Forum: VoltDB Architecture

Post: Is there fault protection on the table partition level?

Is there fault protection on the table partition level?
ccherng
Feb 14, 2014
This page http://voltdb.com/docs/UsingVoltDB/KsafeNetPart.php says that fault protection will keep up the larger segment of the cluster in the event of a network partition.

Is there a notion of keeping up the larger part of the replication of a partition of a table?

One could imagine a table that is partitioned such that partitions A are located on machines in the United States and partitions B are located on machines in say India. Assume most of the queries at each site India and the United States are mostly independent of each other.

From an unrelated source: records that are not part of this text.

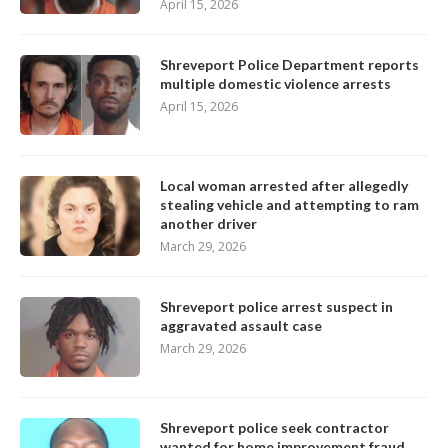
April 15, 2026
Shreveport Police Department reports
multiple domestic violence arrests
April 15, 2026
Local woman arrested after allegedly
stealing vehicle and attempting to ram
another driver
March 29, 2026
Shreveport police arrest suspect in
aggravated assault case
March 29, 2026
Shreveport police seek contractor
wanted for home improvement fraud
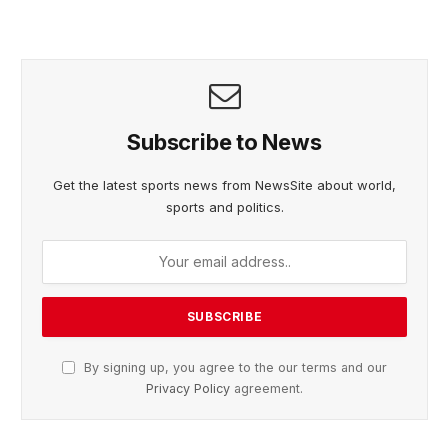
Subscribe to News
Get the latest sports news from NewsSite about world,
sports and politics.
By signing up, you agree to the our terms and our
Privacy Policy
agreement.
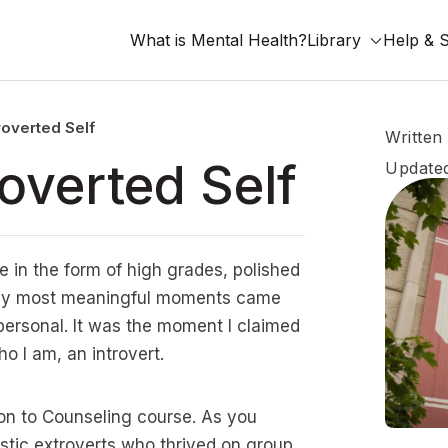
What is Mental Health?
Library
Help & 
roverted Self
Written
overted Self
Updated
e in the form of high grades, polished
f my most meaningful moments came
ersonal. It was the moment I claimed
o I am, an introvert.
on to Counseling course. As you
tic extroverts who thrived on group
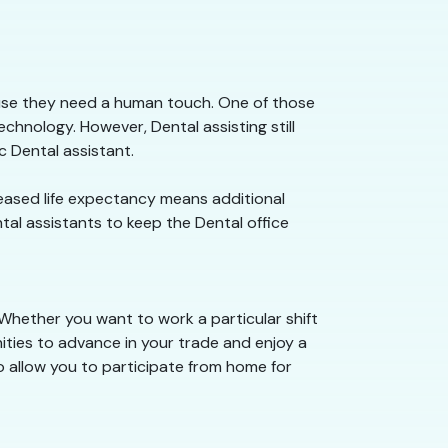
ause they need a human touch. One of those
chnology. However, Dental assisting still
 Dental assistant.
creased life expectancy means additional
ntal assistants to keep the Dental office
 Whether you want to work a particular shift
nities to advance in your trade and enjoy a
o allow you to participate from home for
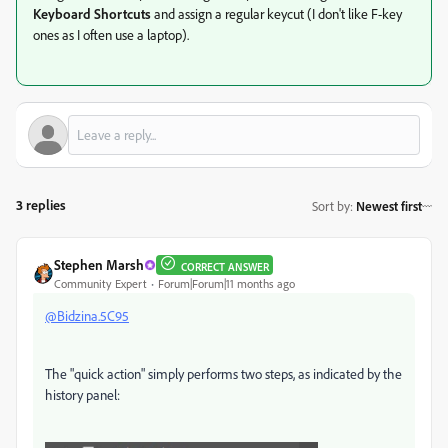
Keyboard Shortcuts
and assign a regular keycut (I don't like F-key
ones as I often use a laptop).
3 replies
Sort by
:
Newest first
Stephen Marsh
CORRECT ANSWER
Community Expert
Forum|Forum|11 months ago
@Bidzina.5C95
The "quick action" simply performs two steps, as indicated by the
history panel:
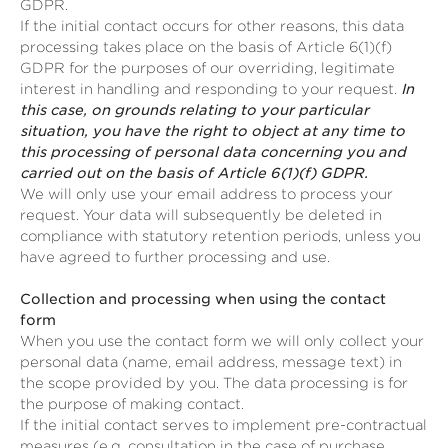
GDPR.
If the initial contact occurs for other reasons, this data
processing takes place on the basis of Article 6(1)(f)
GDPR for the purposes of our overriding, legitimate
interest in handling and responding to your request.
In
this case, on grounds relating to your particular
situation, you have the right to object at any time to
this processing of personal data concerning you and
carried out on the basis of Article 6(1)(f) GDPR.
We will only use your email address to process your
request. Your data will subsequently be deleted in
compliance with statutory retention periods, unless you
have agreed to further processing and use.
Collection and processing when using the contact
form
When you use the contact form we will only collect your
personal data (name, email address, message text) in
the scope provided by you. The data processing is for
the purpose of making contact.
If the initial contact serves to implement pre-contractual
measures (e.g. consultation in the case of purchase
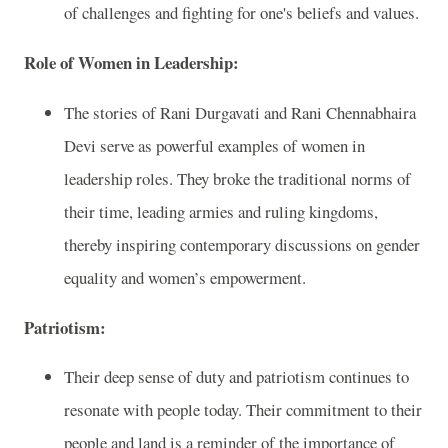
of challenges and fighting for one's beliefs and values.
Role of Women in Leadership:
The stories of Rani Durgavati and Rani Chennabhaira
Devi serve as powerful examples of women in
leadership roles. They broke the traditional norms of
their time, leading armies and ruling kingdoms,
thereby inspiring contemporary discussions on gender
equality and women’s empowerment.
Patriotism:
Their deep sense of duty and patriotism continues to
resonate with people today. Their commitment to their
people and land is a reminder of the importance of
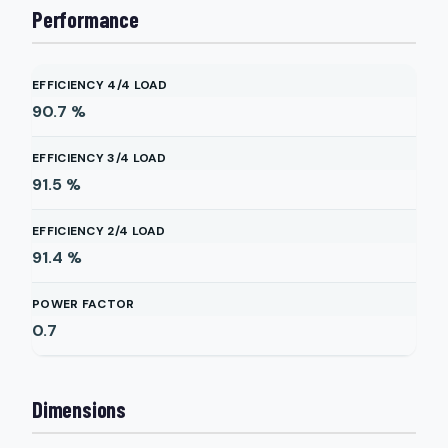
Performance
EFFICIENCY 4/4 LOAD
90.7
%
EFFICIENCY 3/4 LOAD
91.5
%
EFFICIENCY 2/4 LOAD
91.4
%
POWER FACTOR
0.7
Dimensions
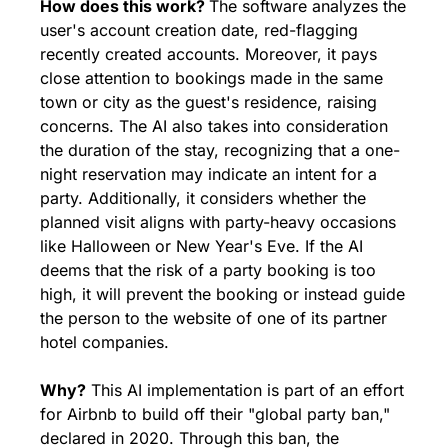
How does this work? 
The software analyzes the 
user's account creation date, red-flagging 
recently created accounts. Moreover, it pays 
close attention to bookings made in the same 
town or city as the guest's residence, raising 
concerns. The AI also takes into consideration 
the duration of the stay, recognizing that a one-
night reservation may indicate an intent for a 
party. Additionally, it considers whether the 
planned visit aligns with party-heavy occasions 
like Halloween or New Year's Eve. If the AI 
deems that the risk of a party booking is too 
high, it will prevent the booking or instead guide 
the person to the website of one of its partner 
hotel companies.
Why?
 This AI implementation is part of an effort 
for Airbnb to build off their "global party ban," 
declared in 2020. Through this ban, the 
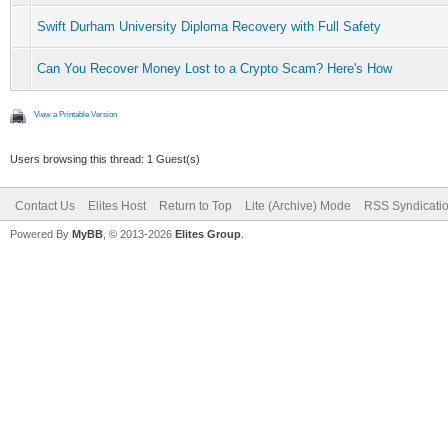
Swift Durham University Diploma Recovery with Full Safety
Can You Recover Money Lost to a Crypto Scam? Here's How
View a Printable Version
Users browsing this thread: 1 Guest(s)
Contact Us
Elites Host
Return to Top
Lite (Archive) Mode
RSS Syndicati
Powered By
MyBB
, © 2013-2026
Elites Group
.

Then in the event of a network split between the two sites would it make sense to have a notion of keeping both sites up instead of just keeping up the site with the most machines in the cluster. The idea being that each site can continue to handle queries for their partition of the table. And queries that require information or are dependent on the state of the other half of the table would be forbidden.
nshi
Mar 3, 2014
Hi ccherng,

Partition (fault) detection refers to the k-safety feature, where you have k+1 copies of the data in the database. When machines are separated from each other due to a network partition, if the two halves both still contain at least 1 copy of ALL partitions, they will diverge if they continue to run. In this case, the partition detection feature prevents the database from diverging by shutting down the smaller half.

However, if the cluster is separated in a way that one part doesn't have a complete copy of all partitions, those machines will be shut down because they are no longer complete.

In the scenario you described, letting partial database to continue running will result in inconsistent data during recovery.